▼
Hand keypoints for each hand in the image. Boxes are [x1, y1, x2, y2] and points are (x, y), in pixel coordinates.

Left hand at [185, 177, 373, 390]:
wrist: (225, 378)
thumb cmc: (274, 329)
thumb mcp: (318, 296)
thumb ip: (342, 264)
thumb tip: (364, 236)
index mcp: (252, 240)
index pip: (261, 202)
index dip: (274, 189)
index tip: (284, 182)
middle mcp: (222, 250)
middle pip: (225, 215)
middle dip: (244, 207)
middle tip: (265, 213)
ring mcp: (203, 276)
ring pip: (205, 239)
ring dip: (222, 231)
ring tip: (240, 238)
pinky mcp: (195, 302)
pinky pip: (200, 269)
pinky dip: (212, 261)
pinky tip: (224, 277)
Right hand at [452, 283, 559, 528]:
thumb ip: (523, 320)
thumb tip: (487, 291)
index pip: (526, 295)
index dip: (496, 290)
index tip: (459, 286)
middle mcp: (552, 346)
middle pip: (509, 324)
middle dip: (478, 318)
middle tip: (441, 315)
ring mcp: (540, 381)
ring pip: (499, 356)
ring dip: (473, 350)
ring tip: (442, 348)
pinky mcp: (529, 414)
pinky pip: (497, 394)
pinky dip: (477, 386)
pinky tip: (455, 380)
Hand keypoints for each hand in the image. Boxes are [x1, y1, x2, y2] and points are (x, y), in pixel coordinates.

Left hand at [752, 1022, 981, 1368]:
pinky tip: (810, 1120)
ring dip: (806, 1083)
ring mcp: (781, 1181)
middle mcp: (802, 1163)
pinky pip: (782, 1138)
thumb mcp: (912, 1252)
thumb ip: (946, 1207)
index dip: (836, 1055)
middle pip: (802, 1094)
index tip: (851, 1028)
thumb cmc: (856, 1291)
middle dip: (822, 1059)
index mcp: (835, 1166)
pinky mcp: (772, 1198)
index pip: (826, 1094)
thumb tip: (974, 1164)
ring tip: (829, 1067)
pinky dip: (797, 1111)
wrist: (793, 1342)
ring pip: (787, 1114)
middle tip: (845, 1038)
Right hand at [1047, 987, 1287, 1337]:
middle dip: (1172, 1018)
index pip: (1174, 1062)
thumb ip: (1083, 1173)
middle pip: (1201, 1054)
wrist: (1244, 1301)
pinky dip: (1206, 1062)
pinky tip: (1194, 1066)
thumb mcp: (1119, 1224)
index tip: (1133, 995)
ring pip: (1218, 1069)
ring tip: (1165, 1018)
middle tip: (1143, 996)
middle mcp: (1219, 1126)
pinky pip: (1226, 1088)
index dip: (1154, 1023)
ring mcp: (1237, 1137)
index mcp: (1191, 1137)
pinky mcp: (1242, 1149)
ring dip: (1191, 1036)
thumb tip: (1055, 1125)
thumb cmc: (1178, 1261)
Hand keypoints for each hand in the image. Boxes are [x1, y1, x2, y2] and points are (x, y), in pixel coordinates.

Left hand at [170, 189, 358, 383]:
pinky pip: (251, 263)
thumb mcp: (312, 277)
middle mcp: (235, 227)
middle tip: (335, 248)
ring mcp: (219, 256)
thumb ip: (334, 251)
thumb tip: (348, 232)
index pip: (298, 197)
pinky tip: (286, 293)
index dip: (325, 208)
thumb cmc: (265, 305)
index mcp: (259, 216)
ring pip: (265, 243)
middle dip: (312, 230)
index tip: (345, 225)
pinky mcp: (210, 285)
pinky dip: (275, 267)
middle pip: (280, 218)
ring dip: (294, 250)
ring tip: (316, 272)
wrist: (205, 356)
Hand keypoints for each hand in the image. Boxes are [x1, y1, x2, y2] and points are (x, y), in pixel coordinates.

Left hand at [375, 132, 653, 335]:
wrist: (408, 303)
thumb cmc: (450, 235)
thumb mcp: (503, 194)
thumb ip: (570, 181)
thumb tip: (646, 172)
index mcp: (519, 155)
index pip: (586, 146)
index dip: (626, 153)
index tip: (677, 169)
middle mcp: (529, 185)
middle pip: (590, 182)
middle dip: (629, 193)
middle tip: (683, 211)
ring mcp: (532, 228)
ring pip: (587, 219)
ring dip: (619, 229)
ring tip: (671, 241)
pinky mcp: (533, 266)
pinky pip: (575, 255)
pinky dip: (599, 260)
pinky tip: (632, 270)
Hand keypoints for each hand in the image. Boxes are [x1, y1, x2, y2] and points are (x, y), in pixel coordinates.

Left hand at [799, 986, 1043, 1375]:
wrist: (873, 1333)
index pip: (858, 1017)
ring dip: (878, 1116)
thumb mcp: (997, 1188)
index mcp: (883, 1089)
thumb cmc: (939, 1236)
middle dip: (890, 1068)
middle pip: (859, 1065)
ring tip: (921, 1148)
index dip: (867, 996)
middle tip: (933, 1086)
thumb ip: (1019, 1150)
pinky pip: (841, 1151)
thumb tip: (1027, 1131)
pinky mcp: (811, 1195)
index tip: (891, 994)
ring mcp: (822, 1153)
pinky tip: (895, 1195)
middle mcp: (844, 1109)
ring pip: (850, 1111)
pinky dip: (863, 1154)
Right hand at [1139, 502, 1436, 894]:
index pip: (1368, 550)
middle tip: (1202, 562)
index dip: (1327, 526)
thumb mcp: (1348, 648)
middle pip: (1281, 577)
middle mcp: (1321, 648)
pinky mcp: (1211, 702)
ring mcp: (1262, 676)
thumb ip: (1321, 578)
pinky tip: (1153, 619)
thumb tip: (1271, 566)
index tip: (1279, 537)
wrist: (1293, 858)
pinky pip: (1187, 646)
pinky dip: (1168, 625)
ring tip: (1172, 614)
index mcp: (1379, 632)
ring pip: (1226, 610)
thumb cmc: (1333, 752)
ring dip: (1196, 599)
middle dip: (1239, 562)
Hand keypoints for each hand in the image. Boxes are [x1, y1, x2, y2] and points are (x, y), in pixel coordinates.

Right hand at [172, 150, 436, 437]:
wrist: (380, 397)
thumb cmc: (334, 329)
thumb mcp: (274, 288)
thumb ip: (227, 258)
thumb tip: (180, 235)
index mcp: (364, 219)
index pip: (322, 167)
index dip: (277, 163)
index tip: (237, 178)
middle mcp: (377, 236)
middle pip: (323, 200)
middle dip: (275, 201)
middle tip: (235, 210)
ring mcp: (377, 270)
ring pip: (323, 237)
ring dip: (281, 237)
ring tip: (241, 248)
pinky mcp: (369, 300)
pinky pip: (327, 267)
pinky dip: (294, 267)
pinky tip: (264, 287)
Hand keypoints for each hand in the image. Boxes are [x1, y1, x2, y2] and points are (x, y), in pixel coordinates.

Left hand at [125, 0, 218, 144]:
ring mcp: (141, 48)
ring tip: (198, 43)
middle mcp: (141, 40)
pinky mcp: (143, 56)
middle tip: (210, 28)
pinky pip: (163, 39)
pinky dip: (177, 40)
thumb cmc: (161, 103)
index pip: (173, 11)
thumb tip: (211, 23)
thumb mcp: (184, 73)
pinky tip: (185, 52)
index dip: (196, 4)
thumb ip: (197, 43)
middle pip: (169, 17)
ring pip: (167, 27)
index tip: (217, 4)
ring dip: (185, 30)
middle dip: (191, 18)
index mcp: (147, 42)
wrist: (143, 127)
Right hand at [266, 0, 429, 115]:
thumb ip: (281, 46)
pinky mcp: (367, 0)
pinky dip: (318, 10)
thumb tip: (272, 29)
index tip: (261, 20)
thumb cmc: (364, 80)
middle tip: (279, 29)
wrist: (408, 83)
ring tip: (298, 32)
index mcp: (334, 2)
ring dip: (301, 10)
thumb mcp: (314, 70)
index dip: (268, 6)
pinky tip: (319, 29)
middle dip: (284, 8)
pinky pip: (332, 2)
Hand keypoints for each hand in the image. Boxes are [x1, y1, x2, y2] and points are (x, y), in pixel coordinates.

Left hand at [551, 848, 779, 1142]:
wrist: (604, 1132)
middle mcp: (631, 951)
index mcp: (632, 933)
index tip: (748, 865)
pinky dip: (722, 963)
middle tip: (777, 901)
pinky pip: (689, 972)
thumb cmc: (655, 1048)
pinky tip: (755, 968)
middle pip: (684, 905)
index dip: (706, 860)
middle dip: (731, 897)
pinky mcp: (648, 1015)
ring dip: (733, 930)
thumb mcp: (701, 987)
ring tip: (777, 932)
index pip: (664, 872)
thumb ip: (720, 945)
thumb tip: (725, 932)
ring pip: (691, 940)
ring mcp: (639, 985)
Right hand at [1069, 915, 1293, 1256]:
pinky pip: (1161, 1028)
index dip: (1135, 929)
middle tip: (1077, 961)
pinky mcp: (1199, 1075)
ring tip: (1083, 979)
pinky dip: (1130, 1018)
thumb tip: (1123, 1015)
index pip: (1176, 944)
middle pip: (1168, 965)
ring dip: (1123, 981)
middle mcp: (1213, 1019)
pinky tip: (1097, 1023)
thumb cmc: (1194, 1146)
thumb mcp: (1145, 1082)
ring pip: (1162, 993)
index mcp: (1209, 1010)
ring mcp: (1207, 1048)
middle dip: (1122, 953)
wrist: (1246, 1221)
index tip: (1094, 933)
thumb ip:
▲
Work instructions:
Your answer should consist of the lines of the listing that contain "Left", copied as they stand.

Output for this task:
Left hand at [185, 177, 373, 390]:
Left hand at [752, 1022, 981, 1368]:
Left hand at [170, 189, 358, 383]:
Left hand at [375, 132, 653, 335]:
Left hand at [799, 986, 1043, 1375]:
Left hand at [125, 0, 218, 144]:
Left hand at [551, 848, 779, 1142]:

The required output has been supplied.